High school was easy for me, I just kind of thrived on cheerleading and choir and friends and still managed to get good grades and into college. I am actually one of those people who LOVED high school for the most part! Just call me Uncle Rico.
But trust me, even I was shocked when I graduated college. I think the only reason that really happened is because I wasn't married (aka distracted), and I got free school because my Dad is a professor at the university I attended. It took me 7 years to get my bachelors. Seriously. I changed my major more times then I could count, took random breaks whenever I pleased, and just took my sweet time. Honestly, I probably wasted a lot of time. A LOT of time. But eventually graduation happened. It was a pretty amazing day. If you've read the blog for a while (meaning 3 1/2 years) you'll remember that I graduated college with my Mom and my sister and since my Dad is a professor he got to give us our diplomas. It was pretty amazing and not the kind of experience everyone is lucky enough to have.
I graduated college before Spencer and I were married... .Actually before we even met, even though I was married 5 months after graduation took place and I found out I was pregnant 7 months after I graduated. Geez, what a crazy life! Anyway, I had never intended or planned on returning to school and getting a masters. Especially since I was married, working, and we were building our family. It was important to me that Spencer be able to finish his education, and so we decided to make that happen. I guess I just got bored or something, because the crazy inside of me applied and got accepted to grad school when Aniston was just 9 months old. I really thought long and hard about it because there were so many different things to consider in my life and so many reasons going back to school might not work for me. I even wrote a blog post about it. (Read it here).
I knew that once I dedicated myself to going back to school that I needed to stick with it. I knew that it was unacceptable to use any obstacle thrown in my way as an excuse to quit or give up. I had no idea that during the next 15 months that I would go through some insane emotional, physical and mentally exhausting moments. I didn't know I would give up my dream job, get pregnant, and travel quite a bit for work. But maybe school and having something to do, having a purpose and deadlines, is what held to together and got me through those tough times. Well that and my awesome husband. It was because I quit coaching that I was able to complete my degree in 15 months as opposed to 18 and that worked out perfectly because I was able to complete my program before baby boy comes. I didn't know when I quit coaching that this would be able to happen or that I was even going to be pregnant, but I can now look back at something that was a very difficult decision and a tough time for me and see how it now has blessed my life. I LOVE THAT!
Although I LOVED my program (Sports Management with an Athletic Administration Emphasis) and I LOVED the school I attended (SNHU... I'm one of those weirdo's who love online school) I'm glad it's over. Not that I can do much with my master's in Rexburg, but I'm optimistic that I will find something someday and that I will love it. I never felt as though getting a master's was restricting me from my everyday life, it just meant that my night wasn't over once I put Aniston down for bed. Bedtime turned into homework time, and there were plenty of weekends where I was rushing to get my work done by the deadline. I learned a lot and I did it. I accomplished something that others told me was impossible and something that I told myself at times was impossible. I can be a little pessimistic at times unfortunately.

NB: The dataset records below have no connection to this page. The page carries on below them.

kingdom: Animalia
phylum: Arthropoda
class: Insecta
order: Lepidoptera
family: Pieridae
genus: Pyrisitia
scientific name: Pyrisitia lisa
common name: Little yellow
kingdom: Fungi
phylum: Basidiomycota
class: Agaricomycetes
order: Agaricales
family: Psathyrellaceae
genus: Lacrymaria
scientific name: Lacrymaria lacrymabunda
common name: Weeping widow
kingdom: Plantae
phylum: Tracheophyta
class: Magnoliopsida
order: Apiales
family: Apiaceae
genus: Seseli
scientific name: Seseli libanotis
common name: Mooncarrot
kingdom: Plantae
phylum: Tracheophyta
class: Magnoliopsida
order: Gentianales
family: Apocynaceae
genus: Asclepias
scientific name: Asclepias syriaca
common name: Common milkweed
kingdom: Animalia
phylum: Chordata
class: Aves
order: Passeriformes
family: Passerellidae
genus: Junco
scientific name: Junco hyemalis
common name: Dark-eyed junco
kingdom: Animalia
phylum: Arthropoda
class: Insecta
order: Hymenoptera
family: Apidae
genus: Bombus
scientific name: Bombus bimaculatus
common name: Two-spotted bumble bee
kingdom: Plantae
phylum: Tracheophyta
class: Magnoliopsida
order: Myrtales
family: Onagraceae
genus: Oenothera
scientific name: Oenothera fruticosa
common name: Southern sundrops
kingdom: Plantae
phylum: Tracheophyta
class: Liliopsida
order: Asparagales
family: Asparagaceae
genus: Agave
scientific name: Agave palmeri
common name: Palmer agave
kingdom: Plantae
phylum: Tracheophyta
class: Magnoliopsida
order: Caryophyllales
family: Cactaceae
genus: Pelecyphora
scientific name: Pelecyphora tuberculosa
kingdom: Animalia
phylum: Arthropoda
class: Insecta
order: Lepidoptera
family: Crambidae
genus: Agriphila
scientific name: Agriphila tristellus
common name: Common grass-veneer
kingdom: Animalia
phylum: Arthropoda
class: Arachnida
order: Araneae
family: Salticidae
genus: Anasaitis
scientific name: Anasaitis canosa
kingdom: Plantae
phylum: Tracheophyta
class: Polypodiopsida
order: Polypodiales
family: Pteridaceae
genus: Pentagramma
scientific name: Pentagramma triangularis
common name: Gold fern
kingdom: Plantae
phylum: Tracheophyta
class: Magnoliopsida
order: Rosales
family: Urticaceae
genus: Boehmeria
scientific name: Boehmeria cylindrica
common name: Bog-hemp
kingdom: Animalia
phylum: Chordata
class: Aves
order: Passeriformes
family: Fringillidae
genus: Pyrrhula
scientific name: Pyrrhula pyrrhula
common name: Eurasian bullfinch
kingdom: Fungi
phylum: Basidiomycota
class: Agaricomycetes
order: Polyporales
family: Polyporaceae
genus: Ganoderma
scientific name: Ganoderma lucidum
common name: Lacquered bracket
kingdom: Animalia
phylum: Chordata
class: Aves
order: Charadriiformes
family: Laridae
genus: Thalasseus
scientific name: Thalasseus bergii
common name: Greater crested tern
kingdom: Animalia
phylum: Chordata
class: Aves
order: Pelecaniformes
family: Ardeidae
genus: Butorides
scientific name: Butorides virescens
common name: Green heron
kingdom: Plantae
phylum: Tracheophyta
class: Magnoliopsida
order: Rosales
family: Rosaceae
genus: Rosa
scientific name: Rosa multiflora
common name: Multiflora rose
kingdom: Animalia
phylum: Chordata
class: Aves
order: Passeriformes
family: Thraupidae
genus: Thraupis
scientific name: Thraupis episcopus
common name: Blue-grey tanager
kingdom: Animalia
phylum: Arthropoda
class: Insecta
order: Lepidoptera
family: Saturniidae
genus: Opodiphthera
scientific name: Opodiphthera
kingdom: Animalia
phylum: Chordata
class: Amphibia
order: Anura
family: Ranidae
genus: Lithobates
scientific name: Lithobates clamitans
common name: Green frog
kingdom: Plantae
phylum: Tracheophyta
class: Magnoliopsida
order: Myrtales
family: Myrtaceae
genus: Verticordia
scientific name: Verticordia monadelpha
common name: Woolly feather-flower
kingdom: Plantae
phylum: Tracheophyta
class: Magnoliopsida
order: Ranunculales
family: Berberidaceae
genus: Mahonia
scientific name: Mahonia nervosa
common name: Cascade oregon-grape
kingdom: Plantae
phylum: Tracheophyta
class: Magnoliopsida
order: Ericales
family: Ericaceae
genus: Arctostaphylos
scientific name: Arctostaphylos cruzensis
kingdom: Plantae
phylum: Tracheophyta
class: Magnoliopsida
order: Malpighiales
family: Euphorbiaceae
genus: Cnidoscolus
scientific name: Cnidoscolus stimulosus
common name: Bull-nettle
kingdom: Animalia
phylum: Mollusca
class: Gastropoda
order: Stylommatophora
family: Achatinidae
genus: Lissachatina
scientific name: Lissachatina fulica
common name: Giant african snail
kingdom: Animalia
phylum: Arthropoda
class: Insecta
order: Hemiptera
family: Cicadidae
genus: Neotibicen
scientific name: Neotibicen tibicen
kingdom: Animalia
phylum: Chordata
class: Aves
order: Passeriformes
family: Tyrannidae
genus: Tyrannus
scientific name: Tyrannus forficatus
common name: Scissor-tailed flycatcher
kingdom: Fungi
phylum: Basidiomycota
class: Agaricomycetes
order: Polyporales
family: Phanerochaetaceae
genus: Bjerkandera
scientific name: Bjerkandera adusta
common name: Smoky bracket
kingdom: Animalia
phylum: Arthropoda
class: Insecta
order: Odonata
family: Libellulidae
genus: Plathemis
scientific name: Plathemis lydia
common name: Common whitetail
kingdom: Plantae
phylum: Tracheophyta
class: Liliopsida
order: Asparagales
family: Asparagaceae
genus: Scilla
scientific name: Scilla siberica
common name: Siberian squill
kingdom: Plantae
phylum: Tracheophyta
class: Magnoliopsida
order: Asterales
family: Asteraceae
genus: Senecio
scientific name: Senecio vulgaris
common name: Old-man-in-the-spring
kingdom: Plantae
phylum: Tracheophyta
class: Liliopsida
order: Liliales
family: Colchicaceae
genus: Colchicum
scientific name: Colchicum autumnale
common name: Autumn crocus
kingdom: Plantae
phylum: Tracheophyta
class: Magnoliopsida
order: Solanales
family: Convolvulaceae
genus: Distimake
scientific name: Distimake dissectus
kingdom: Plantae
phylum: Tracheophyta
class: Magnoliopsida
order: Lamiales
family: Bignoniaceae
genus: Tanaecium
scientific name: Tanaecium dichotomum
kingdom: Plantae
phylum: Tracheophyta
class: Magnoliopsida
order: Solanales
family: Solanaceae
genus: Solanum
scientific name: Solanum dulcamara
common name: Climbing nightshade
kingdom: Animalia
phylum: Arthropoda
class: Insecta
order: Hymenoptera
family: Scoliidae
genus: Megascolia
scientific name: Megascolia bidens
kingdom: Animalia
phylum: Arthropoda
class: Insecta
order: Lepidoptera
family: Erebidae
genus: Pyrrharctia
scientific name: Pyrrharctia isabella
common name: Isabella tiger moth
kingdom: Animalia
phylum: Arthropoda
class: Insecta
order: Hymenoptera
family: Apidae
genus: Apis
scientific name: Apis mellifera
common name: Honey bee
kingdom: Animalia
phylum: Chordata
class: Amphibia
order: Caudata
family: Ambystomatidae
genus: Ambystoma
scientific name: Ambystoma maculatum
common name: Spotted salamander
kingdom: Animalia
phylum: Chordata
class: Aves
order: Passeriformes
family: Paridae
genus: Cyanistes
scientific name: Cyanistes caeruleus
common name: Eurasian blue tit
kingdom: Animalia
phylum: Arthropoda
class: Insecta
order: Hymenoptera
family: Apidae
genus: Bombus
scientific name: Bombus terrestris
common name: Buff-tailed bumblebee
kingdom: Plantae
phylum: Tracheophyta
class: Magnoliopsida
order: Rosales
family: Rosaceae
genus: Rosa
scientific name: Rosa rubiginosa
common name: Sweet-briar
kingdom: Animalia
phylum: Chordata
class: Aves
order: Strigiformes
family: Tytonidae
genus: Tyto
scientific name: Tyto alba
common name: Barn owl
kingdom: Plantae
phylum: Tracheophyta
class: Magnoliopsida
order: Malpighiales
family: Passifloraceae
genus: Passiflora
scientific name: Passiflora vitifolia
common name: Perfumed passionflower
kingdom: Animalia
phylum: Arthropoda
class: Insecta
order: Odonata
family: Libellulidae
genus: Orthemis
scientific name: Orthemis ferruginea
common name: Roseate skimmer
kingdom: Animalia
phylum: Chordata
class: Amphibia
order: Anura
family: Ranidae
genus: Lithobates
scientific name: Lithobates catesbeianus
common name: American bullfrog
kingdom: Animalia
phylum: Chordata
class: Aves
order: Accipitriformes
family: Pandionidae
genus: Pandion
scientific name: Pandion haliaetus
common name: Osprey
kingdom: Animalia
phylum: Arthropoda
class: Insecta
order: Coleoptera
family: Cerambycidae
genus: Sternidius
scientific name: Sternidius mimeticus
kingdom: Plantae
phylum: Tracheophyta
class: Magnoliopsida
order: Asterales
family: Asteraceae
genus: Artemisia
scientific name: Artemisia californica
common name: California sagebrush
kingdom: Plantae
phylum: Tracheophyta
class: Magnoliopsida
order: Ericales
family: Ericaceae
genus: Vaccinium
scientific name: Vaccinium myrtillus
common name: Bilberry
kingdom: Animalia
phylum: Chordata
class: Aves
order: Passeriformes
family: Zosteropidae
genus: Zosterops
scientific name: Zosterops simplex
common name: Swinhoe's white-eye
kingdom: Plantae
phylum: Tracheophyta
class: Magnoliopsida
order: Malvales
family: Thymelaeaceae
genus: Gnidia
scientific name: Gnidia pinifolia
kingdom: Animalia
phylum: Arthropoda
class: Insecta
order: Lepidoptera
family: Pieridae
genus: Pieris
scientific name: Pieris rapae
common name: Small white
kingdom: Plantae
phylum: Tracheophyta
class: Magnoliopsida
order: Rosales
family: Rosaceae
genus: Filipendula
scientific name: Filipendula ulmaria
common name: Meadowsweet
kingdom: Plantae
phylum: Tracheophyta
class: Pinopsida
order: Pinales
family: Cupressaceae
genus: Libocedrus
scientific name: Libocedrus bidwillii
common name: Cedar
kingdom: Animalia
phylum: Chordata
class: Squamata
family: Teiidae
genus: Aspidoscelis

I just want to take a minute and thank my husband and family for everything that they did to help and support me during this time. Spencer was incredible! I guess it's helpful when you have a wife who is going into a sports management program so that most of the school talk deals with sports so it's actually interesting, but he was great. He never told me to stop or take a break. He watched Ani so I could get papers written or studying done. He got me treats at the end of the semester, which is very important, and I felt as though he was proud of me. My family has been awesome by supporting me through words and watching Aniston and giving me advice and help when I needed it. My Dad set the example for me of even getting a master's and both my parents have set such amazing examples of how to persevere and to keep going even when things seems impossible. I'm pretty lucky to have such great examples in my life. My sister is even getting her master's degree now and is probably about 6 months or so away from graduating. I don't think my parents imagined that their daughters would be the ones with multiple degrees and constantly continuing their education. But how can you not, when you see the blessings and opportunities it has provided for your parents? I'm pretty lucky when it comes to family.
I guess I'm still in a little shock that I'm done with my master's. It just hasn't sunk in quite yet. But despite all the obstacles and temptations to quit, I feel so amazed that I was able to do this. I can be kind of a quitter, you would know this if you've ever seen me attempt to diet. But this serves to me as an example of just what exactly I am capable of. I can do hard things. I can do things people don't expect me to do, and I can accomplish the things in life I want to accomplish. They might be difficult at times, they might stress me out at times, but they are doable and man it feels good to accomplish something like this and accomplish it better and way faster than I expected. My advice to anyone even considering something life changing, like going back to school, changing careers, or so many other things is to just do it. You know yourself better than anyone else and you know what you are capable of. Don't let other people tell you you cant or that you aren't good enough because that is not true. Aniston loves watching Blue's Clue's, and at the end of every episode they sing, "You can do anything, that you wanna do." So true. Just do it. Don't question it too much, and know that you are capable of far more than you even know!